All week has been a study
in temporary paralysis,

tricking my brain
to become as refined

as possible. Frozen
from the heavy poison

in my lungs I talk
in gestures so the silence

is more bearable.
I am all about broken days,

my life to inanely gamble.
I spread my unhappiness

over toast and only rusty
water runs through.

All fluid tries to erode me.
Did you know the body

is just a series of fragile
chambers, which sounds

like tragic drama until
you really think about it.

I have the feeling
of a supremely deranged

being inside me who I
must forgive or else

I suddenly ignite.
I am also terrified someday

I will burn my house down
by near accident and scorch

my memory into ash.
Believe me I do not

believe in resurrection
but sometimes it is difficult

with my whole body
pierced to the ground.

I free myself from
a small eternity
and in the rush
of what I can only
call dumb blindness
I enter the world
as a deep red flare,
as warmth gone
completely unhinged.
Today makes part
of a year and I
stick my dead face
right in. I love
to kneel in fake
apology, kiss
strangers who
need lessons
in graceless
connection.
I scream out
in the street
and call it a new
game only I can
play.

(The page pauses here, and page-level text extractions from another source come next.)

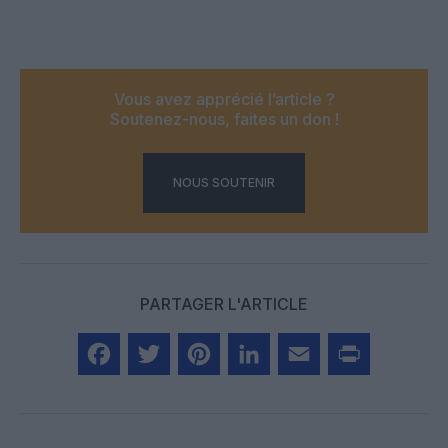
Vous avez apprécié l’article ?
Soutenez-nous, faites un don !
NOUS SOUTENIR
PARTAGER L'ARTICLE
Facebook
Twitter
Pinterest
LinkedIn
Email
Print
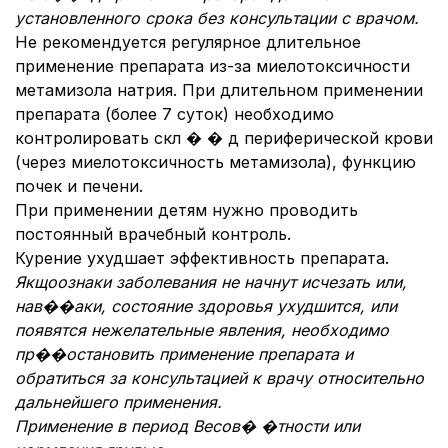
установленного срока без консультации с врачом.
Не рекомендуется регулярное длительное
применение препарата из-за миелотоксичности
метамизола натрия. При длительном применении
препарата (более 7 суток) необходимо
контролировать скл � � д периферической крови
(через миелотоксичность метамизола), функцию
почек и печени.
При применении детям нужно проводить
постоянный врачебный контроль.
Курение ухудшает эффективность препарата.
Якщоознаки заболевания не начнут исчезать или,
нав��аки, состояние здоровья ухудшится, или
появятся нежелательные явления, необходимо
пр��остановить применение препарата и
обратиться за консультацией к врачу относительно
дальнейшего применения.
Применение в период Весов� �тности или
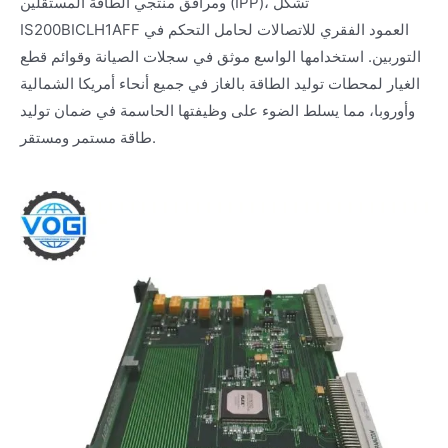
ومرافق منتجي الطاقة المستقلين (IPP)، تشكل
IS200BICLH1AFF العمود الفقري للاتصالات لحامل التحكم في
التوربين. استخدامها الواسع موثق في سجلات الصيانة وقوائم قطع
الغيار لمحطات توليد الطاقة بالغاز في جميع أنحاء أمريكا الشمالية
وأوروبا، مما يسلط الضوء على وظيفتها الحاسمة في ضمان توليد
طاقة مستمر ومستقر.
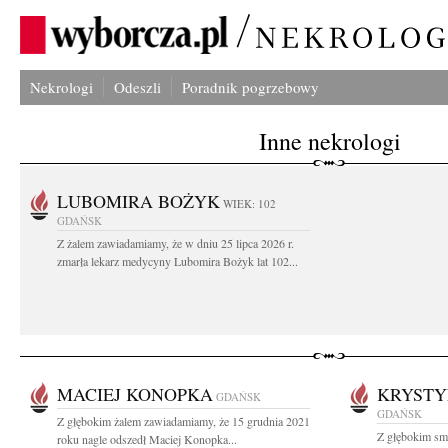
Nekrologi
Odeszli
Poradnik pogrzebowy
Inne nekrologi
LUBOMIRA BOŻYK
WIEK: 102
GDAŃSK
Z żalem zawiadamiamy, że w dniu 25 lipca 2026 r.
zmarła lekarz medycyny Lubomira Bożyk lat 102...
MACIEJ KONOPKA
KRYSTY
GDAŃSK
GDAŃSK
Z głębokim żalem zawiadamiamy, że 15 grudnia 2021
Z głębokim sm
roku nagle odszedł Maciej Konopka...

I call it a year
of hunger I don’t
want to fill. I hold
vigil until someone
cuts me open
to count the rings.

Anne Cecelia Holmes is the author of a full-length poetry collection, The Jitters (Horse Less Press, July 2015), and two chapbooks: Junk Parade (dancing girl press 2012) and I Am A Natural Wonder (co-authored with Lily Ladewig; Blue Hour Press 2011). She is co-editor of Jellyfish Magazine and lives in Western Massachusetts.